■ **JOB 1**
Answer these questions about the quickstart page:
(a) On what URL are the dashboard and API served after running the quickstart command?
(b) In which directory does the embedded Postgres keep its data?
(c) How does the concepts table define a run?

■ **EXCERPTED PASSAGE**

>>>

Quickstart
from zero to a running engine + dashboard in one command
npx @dicabrio/durable
# → dashboard + API on http://localhost:3030This starts an embedded Postgres (first run downloads the binary; data persists in ~/.durable/pgdata), applies all migrations, and serves the dashboard and API on one port. No Docker.
Connect an app (TypeScript)
import { createFunction, serve, DurableClient } from "@durable/sdk";
const hello = createFunction({
id: "hello",
trigger: { event: "demo.hello" },
handler: async ({ event, step }) => {
return step.run("greet", () => `hi ${event.data.name}`);
},
});
// 1. create a workspace in the dashboard (or POST /api/apps) → id + signing key
const client = new DurableClient({
baseUrl: "http://localhost:3030",
appId: process.env.APP_ID, signingKey: process.env.APP_KEY,
appUrl: "http://localhost:4000/api/durable",
});
// 2. expose the callback + register your functions
app.post("/api/durable", serve([hello], { signingKey }));
await client.sync([hello]);
// 3. fire events
await client.send({ name: "demo.hello", data: { name: "world" } });npm run dev in the repo starts the full stack (Postgres in Docker, Adminer, service, a worker, and three demo apps) via process-compose.Concepts
the five nouns, and the replay model that makes them durable
| Term | Meaning |
|---|---|
| event | A named fact (user.created) with a JSON payload, sent into one app's workspace. |
| function | Your handler plus its trigger and options, registered via sync. |
| run | One execution of a function for one event. |
| step | A named unit inside a run (step.run("send-email", …)) that executes exactly once. |
| workspace | An app × environment pair — fully isolated data, functions and signing key. |
The replay model
The engine never runs your code. It POSTs the run's state — the triggering event plus all memoized step results — to your app. The SDK calls your handler from the top: completed steps return their stored results instantly (no side effects), and the first new step executes for real. Its result is persisted and the cycle repeats, one step per round-trip, until the function returns.

<<<

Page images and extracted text
>>>

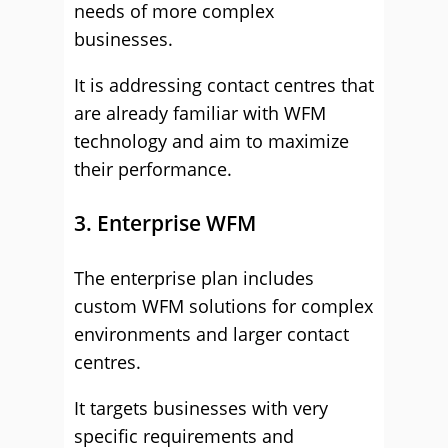
needs of more complex
businesses.
It is addressing contact centres that
are already familiar with WFM
technology and aim to maximize
their performance.
3. Enterprise WFM
The enterprise plan includes
custom WFM solutions for complex
environments and larger contact
centres.
It targets businesses with very
specific requirements and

<<<

■ **JOB 2**
Update the text lines of the page-image listing, replacing every "WFM" with "workforce management" and keeping everything else unchanged. Leave the picture out of your answer.

■ **WRITTEN REPLY 1**
(a) http://localhost:3030
(b) ~/.durable/pgdata
(c) One execution of a function for one event.

■ **WRITTEN REPLY 2**
needs of more complex
businesses.
It is addressing contact centres that
are already familiar with workforce management
technology and aim to maximize
their performance.
3. Enterprise workforce management
The enterprise plan includes
custom workforce management solutions for complex
environments and larger contact
centres.
It targets businesses with very
specific requirements and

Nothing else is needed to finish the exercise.